Could you retype the lines below, starting at the line holding "17: (225, 57)" and stopping at the line holding "57: (298, 222)", inclusive? Copy them exactly and drop the images.
*** Data section ***
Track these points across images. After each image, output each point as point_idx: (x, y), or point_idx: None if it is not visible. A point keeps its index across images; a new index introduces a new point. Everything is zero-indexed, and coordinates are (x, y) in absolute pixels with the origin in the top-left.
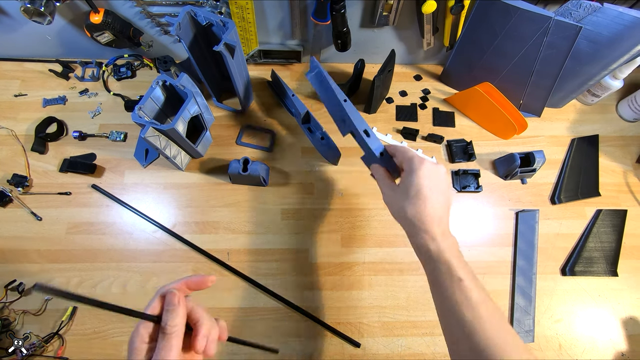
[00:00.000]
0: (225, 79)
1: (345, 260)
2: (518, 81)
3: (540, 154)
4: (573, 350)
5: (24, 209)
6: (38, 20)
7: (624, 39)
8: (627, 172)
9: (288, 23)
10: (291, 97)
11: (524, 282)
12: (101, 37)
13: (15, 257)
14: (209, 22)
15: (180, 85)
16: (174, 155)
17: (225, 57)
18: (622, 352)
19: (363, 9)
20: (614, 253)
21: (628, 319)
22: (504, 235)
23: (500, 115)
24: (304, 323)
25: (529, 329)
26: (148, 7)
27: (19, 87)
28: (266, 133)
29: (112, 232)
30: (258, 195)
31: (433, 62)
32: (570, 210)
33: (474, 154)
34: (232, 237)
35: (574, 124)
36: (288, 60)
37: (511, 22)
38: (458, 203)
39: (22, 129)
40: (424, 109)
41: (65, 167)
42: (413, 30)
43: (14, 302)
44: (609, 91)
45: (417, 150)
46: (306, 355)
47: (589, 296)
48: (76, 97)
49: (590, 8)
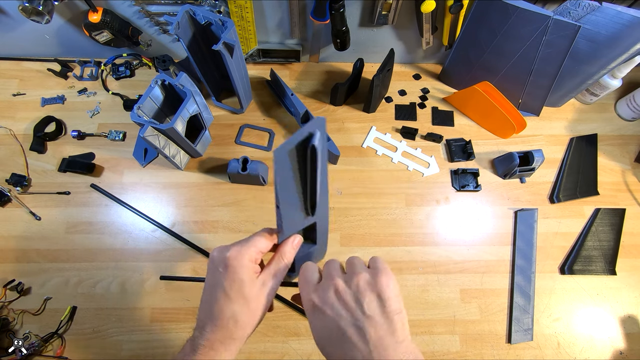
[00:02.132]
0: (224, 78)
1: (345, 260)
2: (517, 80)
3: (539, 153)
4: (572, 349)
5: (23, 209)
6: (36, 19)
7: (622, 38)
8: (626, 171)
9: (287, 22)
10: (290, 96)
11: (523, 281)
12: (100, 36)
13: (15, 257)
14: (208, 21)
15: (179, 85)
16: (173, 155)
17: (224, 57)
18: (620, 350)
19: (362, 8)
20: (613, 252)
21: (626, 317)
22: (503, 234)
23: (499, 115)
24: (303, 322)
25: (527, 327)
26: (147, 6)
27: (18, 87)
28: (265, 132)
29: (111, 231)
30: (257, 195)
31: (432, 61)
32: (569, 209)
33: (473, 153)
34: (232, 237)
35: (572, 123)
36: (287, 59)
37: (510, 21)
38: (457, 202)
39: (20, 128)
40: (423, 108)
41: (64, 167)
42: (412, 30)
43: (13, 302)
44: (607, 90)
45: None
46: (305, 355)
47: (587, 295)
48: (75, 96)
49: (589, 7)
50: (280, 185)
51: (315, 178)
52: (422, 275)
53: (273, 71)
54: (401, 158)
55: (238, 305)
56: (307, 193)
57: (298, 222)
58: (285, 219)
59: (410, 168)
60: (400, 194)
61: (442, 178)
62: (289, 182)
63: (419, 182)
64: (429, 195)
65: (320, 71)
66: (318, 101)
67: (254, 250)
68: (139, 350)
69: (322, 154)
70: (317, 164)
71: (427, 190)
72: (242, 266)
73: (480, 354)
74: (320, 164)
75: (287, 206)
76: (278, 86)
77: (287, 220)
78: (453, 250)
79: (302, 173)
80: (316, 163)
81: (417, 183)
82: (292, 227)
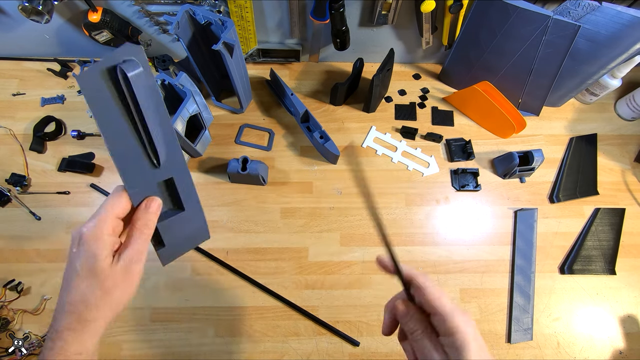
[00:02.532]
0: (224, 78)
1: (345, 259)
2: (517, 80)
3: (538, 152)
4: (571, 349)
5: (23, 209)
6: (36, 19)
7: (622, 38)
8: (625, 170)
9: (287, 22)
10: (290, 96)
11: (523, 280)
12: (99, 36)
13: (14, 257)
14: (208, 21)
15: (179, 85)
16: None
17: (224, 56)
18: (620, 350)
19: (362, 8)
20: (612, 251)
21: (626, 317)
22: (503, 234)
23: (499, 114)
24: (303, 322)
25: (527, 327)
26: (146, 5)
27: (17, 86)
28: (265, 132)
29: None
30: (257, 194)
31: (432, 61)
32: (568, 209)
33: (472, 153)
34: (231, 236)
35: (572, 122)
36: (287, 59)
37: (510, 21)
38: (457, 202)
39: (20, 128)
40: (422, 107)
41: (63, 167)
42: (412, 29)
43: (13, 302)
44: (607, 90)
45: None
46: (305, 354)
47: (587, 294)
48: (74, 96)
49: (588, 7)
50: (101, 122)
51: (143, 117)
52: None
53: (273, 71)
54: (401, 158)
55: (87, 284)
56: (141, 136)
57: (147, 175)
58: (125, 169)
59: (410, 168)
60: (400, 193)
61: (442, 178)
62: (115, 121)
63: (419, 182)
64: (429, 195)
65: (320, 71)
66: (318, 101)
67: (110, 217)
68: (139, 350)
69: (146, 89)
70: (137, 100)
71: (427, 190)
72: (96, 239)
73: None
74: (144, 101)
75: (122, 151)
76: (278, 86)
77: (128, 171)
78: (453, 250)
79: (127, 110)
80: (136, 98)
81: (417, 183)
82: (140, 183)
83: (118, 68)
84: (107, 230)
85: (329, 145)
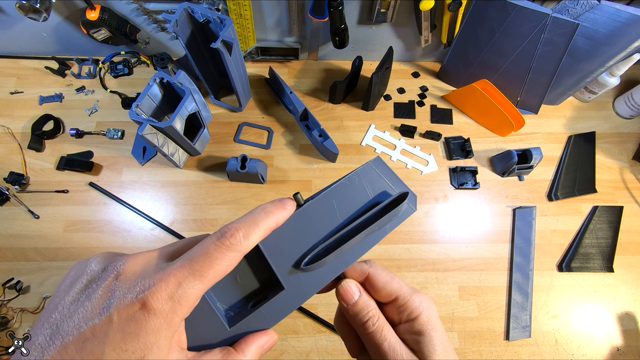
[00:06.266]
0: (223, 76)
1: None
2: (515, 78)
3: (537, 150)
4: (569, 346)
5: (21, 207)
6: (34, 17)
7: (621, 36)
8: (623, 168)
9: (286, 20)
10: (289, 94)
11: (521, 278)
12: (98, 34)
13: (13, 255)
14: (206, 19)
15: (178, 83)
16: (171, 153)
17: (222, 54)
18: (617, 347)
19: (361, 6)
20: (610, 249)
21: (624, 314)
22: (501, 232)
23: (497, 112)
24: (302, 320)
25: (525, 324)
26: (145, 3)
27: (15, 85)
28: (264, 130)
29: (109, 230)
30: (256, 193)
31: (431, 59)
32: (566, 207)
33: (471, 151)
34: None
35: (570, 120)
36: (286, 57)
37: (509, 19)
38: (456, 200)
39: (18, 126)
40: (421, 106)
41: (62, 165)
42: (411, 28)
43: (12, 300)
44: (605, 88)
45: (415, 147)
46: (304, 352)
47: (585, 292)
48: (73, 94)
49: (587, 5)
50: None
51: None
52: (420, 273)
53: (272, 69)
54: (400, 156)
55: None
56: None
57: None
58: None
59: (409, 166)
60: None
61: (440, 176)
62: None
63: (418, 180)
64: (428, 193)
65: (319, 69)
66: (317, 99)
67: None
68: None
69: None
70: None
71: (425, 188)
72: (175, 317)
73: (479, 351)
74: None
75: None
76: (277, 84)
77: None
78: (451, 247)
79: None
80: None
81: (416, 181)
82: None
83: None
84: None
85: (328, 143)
*** End of Data section ***
*** Data section ***
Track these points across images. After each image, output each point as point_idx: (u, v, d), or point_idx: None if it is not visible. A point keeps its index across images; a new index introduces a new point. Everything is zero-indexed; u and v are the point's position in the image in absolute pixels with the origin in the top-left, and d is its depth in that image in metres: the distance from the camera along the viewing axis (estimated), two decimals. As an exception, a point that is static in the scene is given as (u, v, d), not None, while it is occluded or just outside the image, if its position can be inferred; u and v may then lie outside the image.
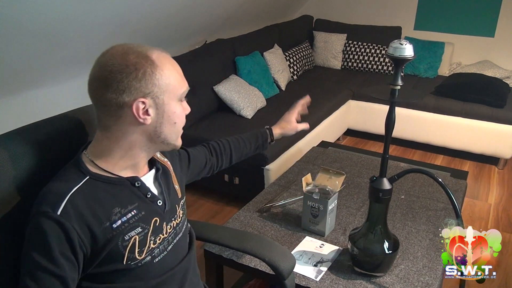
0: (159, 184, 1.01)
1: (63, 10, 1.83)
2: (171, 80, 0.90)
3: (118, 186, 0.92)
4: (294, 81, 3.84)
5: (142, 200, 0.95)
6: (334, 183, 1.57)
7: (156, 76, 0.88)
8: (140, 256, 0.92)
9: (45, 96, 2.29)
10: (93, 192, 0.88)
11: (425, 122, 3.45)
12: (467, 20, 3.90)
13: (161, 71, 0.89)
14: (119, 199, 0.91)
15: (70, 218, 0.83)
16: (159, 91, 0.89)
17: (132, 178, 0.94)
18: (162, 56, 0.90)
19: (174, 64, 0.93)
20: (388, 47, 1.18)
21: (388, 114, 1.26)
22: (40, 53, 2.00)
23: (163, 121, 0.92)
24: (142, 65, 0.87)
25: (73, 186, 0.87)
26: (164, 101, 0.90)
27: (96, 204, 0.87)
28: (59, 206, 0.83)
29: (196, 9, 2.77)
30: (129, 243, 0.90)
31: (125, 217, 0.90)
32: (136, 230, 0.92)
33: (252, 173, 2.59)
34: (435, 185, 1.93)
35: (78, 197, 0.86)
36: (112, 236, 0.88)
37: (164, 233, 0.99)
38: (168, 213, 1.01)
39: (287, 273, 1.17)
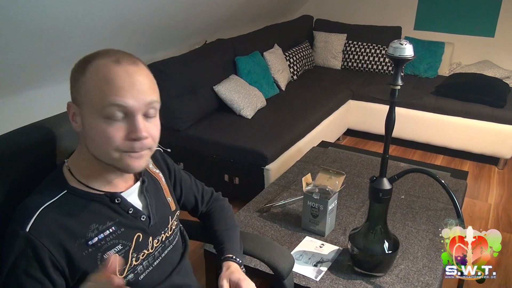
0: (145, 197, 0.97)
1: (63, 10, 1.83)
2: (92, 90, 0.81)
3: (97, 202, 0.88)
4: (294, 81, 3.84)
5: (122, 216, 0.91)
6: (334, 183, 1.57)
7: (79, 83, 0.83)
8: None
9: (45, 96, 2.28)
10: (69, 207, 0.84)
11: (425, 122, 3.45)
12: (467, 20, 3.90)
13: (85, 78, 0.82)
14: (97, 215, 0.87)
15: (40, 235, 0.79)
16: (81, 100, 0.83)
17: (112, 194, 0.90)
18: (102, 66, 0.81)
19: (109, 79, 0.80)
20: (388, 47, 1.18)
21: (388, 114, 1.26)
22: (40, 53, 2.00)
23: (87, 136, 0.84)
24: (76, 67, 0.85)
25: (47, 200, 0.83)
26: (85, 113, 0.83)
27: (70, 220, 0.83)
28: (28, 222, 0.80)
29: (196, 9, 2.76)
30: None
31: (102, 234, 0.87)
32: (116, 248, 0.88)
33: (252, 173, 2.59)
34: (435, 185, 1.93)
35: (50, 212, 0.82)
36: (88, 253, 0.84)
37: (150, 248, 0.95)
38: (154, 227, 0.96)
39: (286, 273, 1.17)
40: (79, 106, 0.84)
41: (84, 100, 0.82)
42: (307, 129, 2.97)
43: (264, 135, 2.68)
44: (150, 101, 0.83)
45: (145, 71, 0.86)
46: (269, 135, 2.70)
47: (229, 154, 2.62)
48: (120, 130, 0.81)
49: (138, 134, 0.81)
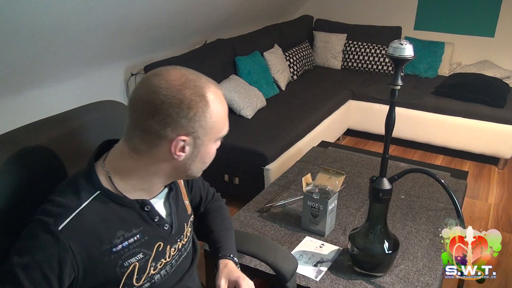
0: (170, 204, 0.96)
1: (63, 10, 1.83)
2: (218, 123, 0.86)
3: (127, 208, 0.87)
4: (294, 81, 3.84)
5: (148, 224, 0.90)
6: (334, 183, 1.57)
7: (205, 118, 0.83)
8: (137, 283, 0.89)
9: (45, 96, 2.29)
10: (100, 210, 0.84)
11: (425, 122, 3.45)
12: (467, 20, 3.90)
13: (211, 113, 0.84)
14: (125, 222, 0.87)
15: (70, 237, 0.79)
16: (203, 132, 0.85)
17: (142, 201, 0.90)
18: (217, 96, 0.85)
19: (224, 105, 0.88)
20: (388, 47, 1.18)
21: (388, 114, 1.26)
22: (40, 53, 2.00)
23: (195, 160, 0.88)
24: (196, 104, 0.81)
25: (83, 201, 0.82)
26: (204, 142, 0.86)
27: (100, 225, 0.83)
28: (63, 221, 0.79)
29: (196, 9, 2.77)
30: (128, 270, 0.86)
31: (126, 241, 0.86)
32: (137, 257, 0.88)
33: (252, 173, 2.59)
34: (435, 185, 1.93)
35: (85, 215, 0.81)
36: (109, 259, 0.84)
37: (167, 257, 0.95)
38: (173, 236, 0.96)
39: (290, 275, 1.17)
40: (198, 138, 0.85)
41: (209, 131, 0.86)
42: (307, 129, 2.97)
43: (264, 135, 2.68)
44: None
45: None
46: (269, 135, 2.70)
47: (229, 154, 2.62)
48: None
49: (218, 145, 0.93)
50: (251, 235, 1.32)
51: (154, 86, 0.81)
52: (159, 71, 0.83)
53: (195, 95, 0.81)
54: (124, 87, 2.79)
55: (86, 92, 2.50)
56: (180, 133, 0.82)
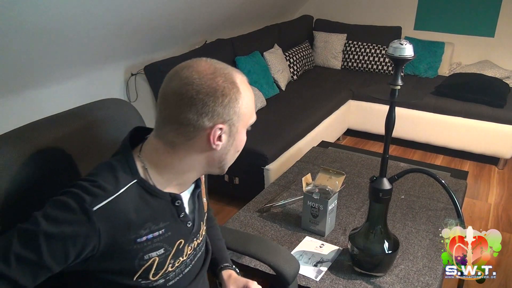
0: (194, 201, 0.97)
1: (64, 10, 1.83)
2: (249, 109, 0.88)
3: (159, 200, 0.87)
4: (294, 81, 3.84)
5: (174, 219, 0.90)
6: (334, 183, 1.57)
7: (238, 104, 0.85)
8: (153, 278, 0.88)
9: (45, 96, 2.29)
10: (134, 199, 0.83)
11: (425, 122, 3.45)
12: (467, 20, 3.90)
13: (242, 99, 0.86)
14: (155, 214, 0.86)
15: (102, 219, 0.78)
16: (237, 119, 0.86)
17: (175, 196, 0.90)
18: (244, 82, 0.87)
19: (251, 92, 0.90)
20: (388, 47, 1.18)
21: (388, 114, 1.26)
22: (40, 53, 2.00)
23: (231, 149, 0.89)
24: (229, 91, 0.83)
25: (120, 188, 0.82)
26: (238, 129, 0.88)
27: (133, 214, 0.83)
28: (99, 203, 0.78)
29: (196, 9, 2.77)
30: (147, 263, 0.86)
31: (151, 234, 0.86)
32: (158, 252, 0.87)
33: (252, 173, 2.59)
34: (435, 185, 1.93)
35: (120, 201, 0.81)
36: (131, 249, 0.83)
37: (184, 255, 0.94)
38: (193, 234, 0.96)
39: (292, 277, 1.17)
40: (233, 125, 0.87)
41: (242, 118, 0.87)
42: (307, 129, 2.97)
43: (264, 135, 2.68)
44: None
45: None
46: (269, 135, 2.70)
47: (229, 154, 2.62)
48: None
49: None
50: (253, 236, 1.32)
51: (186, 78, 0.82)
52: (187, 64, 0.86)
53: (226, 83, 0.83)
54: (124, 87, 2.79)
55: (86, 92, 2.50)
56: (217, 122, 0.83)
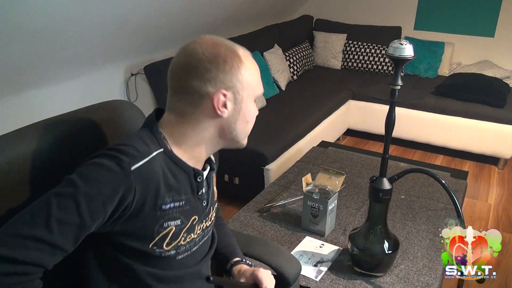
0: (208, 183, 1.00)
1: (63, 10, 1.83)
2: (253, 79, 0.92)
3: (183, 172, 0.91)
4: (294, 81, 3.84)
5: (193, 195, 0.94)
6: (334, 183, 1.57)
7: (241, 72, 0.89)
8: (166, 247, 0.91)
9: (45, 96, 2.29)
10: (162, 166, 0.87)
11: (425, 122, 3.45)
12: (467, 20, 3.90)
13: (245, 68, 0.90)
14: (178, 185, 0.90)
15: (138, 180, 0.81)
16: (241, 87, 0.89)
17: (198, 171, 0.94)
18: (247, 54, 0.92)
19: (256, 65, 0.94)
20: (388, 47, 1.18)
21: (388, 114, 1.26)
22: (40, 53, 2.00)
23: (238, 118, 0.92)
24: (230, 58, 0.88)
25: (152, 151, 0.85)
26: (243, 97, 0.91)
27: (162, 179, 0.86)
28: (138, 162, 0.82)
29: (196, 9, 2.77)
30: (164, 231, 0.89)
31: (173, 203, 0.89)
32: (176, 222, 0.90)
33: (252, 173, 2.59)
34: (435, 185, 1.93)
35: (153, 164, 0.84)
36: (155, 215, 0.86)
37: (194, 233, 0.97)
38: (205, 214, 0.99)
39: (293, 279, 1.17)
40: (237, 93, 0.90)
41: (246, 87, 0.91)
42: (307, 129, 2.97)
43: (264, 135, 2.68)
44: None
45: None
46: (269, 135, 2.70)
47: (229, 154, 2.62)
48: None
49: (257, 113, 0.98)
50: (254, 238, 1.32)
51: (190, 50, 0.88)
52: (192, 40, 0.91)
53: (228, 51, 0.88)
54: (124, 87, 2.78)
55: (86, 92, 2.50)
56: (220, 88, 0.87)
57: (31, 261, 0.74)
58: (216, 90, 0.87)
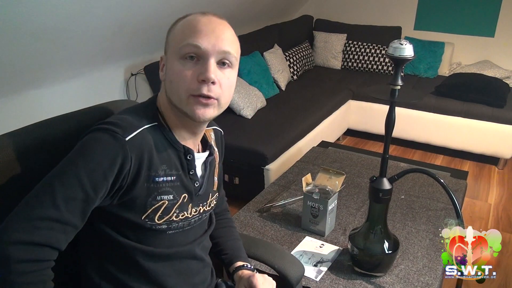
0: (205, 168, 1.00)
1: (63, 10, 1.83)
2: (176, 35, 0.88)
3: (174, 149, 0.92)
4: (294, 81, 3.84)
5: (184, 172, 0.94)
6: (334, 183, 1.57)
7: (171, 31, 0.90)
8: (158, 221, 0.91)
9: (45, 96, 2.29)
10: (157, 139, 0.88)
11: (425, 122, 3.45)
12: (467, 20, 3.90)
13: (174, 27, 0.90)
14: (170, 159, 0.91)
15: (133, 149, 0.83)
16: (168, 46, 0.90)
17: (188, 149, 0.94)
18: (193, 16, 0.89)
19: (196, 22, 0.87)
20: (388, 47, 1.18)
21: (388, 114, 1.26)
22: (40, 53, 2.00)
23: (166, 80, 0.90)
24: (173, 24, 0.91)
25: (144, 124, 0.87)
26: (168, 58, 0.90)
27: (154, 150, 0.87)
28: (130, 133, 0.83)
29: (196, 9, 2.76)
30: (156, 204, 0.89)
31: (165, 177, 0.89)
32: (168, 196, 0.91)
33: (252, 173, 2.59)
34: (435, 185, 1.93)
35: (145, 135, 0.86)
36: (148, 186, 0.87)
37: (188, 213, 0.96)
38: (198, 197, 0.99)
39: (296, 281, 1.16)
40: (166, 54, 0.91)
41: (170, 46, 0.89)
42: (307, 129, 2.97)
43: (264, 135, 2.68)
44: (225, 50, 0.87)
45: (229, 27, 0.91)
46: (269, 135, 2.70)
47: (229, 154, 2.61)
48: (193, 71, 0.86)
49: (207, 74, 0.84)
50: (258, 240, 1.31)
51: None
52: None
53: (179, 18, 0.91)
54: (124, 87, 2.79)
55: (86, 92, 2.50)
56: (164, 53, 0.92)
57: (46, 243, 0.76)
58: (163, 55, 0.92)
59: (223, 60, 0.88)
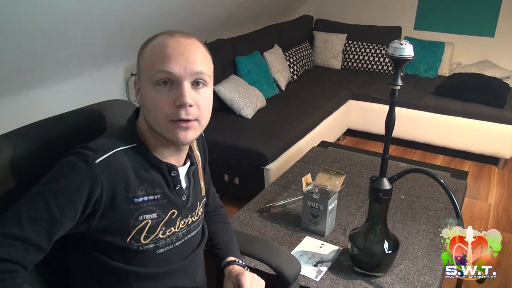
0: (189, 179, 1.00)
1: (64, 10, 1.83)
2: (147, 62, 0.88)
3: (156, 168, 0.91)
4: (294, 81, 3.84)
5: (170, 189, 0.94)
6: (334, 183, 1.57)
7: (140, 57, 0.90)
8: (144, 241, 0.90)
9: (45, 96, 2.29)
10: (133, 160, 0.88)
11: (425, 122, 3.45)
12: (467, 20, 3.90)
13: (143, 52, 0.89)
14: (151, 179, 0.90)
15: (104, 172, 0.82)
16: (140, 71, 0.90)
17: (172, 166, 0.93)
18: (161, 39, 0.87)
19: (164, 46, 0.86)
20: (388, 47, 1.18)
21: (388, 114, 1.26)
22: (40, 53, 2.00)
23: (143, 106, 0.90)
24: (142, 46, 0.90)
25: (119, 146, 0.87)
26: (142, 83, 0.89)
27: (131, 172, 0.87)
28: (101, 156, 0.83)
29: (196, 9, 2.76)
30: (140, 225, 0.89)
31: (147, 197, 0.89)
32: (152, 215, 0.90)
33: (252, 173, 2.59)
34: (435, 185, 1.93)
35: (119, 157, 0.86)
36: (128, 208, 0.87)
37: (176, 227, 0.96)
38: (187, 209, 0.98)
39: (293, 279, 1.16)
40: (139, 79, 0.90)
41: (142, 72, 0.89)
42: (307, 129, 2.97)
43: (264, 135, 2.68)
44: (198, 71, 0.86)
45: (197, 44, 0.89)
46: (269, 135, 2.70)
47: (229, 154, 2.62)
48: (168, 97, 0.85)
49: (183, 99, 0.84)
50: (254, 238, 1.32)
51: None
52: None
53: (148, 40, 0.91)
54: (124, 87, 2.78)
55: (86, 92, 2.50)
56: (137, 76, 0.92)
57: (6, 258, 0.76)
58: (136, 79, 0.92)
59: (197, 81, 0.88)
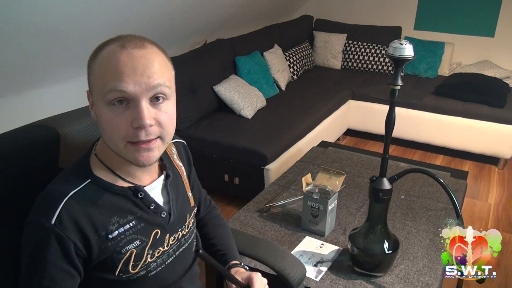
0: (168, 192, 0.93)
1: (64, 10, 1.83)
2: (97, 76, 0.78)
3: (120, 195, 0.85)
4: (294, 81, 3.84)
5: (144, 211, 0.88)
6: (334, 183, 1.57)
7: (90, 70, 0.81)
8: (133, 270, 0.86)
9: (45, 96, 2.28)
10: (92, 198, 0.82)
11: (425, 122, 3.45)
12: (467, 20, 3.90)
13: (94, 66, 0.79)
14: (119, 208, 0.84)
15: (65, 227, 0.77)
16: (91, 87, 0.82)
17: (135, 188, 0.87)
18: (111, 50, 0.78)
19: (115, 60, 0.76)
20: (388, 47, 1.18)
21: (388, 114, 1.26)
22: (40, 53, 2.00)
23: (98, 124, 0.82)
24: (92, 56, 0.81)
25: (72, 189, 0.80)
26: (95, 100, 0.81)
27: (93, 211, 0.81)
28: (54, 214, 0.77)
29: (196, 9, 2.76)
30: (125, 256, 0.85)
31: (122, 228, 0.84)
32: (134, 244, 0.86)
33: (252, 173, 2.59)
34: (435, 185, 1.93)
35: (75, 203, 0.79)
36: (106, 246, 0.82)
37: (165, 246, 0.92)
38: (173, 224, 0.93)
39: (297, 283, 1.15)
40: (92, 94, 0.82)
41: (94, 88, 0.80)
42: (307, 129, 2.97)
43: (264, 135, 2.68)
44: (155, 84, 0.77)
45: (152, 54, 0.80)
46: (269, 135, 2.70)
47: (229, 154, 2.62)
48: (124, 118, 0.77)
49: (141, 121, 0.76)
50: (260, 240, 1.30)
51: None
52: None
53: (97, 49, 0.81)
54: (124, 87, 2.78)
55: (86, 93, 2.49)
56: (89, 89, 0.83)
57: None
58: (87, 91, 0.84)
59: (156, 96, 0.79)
*** End of Data section ***
§ Problem solution
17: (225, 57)
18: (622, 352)
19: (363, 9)
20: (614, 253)
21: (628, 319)
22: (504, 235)
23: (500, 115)
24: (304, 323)
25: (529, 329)
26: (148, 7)
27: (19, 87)
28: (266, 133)
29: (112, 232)
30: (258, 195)
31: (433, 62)
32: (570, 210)
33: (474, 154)
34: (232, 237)
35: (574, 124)
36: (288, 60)
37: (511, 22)
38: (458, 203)
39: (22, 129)
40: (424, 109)
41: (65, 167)
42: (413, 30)
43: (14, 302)
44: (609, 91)
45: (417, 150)
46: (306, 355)
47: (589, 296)
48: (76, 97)
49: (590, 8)
[00:02.132]
0: (224, 78)
1: (345, 260)
2: (517, 80)
3: (539, 153)
4: (572, 349)
5: (23, 209)
6: (36, 19)
7: (622, 38)
8: (626, 171)
9: (287, 22)
10: (290, 96)
11: (523, 281)
12: (100, 36)
13: (15, 257)
14: (208, 21)
15: (179, 85)
16: (173, 155)
17: (224, 57)
18: (620, 350)
19: (362, 8)
20: (613, 252)
21: (626, 317)
22: (503, 234)
23: (499, 115)
24: (303, 322)
25: (527, 327)
26: (147, 6)
27: (18, 87)
28: (265, 132)
29: (111, 231)
30: (257, 195)
31: (432, 61)
32: (569, 209)
33: (473, 153)
34: (232, 237)
35: (572, 123)
36: (287, 59)
37: (510, 21)
38: (457, 202)
39: (20, 128)
40: (423, 108)
41: (64, 167)
42: (412, 30)
43: (13, 302)
44: (607, 90)
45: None
46: (305, 355)
47: (587, 295)
48: (75, 96)
49: (589, 7)
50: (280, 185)
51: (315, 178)
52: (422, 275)
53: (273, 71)
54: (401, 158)
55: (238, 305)
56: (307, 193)
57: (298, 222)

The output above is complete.